From Dublin, the trip to Kingstown was a nightmare of cabs, trams and strange accents but eventually she had found herself outside the familiar if somewhat faded facade of her aunt’s once-grand Georgian house, towering four floors over Mellifont Avenue off Upper George Street. When she rang the doorbell a short woman of indeterminate middle age answered the front door and smiled welcomingly. She had the same washed-out red hair as Kathleen’s mother and a friendly face that was reminiscent of her too.

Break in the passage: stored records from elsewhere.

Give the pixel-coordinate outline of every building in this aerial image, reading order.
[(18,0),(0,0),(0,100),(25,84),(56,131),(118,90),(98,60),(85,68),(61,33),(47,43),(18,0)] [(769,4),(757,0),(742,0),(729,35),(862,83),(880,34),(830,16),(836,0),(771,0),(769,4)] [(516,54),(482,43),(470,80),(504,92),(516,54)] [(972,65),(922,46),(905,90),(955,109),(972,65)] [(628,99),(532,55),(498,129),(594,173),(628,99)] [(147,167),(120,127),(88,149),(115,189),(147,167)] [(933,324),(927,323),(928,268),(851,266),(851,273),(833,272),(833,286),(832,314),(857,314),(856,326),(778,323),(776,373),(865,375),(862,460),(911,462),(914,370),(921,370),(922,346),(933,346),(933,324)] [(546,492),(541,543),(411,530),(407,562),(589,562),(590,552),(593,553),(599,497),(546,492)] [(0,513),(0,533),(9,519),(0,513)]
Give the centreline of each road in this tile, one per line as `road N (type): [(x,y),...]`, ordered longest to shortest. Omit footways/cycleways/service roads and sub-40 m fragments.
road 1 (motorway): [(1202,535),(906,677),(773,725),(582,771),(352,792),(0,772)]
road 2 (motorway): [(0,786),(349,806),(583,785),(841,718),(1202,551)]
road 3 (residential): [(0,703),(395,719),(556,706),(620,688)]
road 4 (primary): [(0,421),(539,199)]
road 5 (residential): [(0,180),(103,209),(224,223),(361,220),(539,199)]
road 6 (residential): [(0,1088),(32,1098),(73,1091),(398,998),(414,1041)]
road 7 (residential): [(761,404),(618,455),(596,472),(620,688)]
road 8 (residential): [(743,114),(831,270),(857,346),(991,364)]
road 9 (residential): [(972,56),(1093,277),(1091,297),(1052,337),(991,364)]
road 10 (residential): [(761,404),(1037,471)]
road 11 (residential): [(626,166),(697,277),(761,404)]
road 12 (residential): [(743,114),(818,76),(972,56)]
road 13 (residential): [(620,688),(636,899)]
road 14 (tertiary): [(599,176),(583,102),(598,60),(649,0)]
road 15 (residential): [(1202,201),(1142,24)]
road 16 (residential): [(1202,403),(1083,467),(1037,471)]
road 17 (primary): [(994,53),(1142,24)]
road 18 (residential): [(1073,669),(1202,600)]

‘Aunt Rebecca?’ Kathleen asked.
The woman looked at her for a moment then replied, ‘Kathleen? Is that really you? And what brings you all the way to Kingstown? Are your parents with you?’ Kathleen shook her head and handed her aunt the envelope, who rapidly scanned the scrawled note then popped it into a pocket on the apron that she wore. ‘Come on in, Kathleen, come in,’ she said and ushered her into the house.
The house had clearly seen better days and the stairwell smelt faintly of damp and mildew as she climbed to the attic room at the back of the house that was to be her new home until the holiday season ended and she was able to occupy one of the larger guestrooms overlooking the street. The rooms were light and airy with high ceilings and would make a pleasant change from the cramped attic.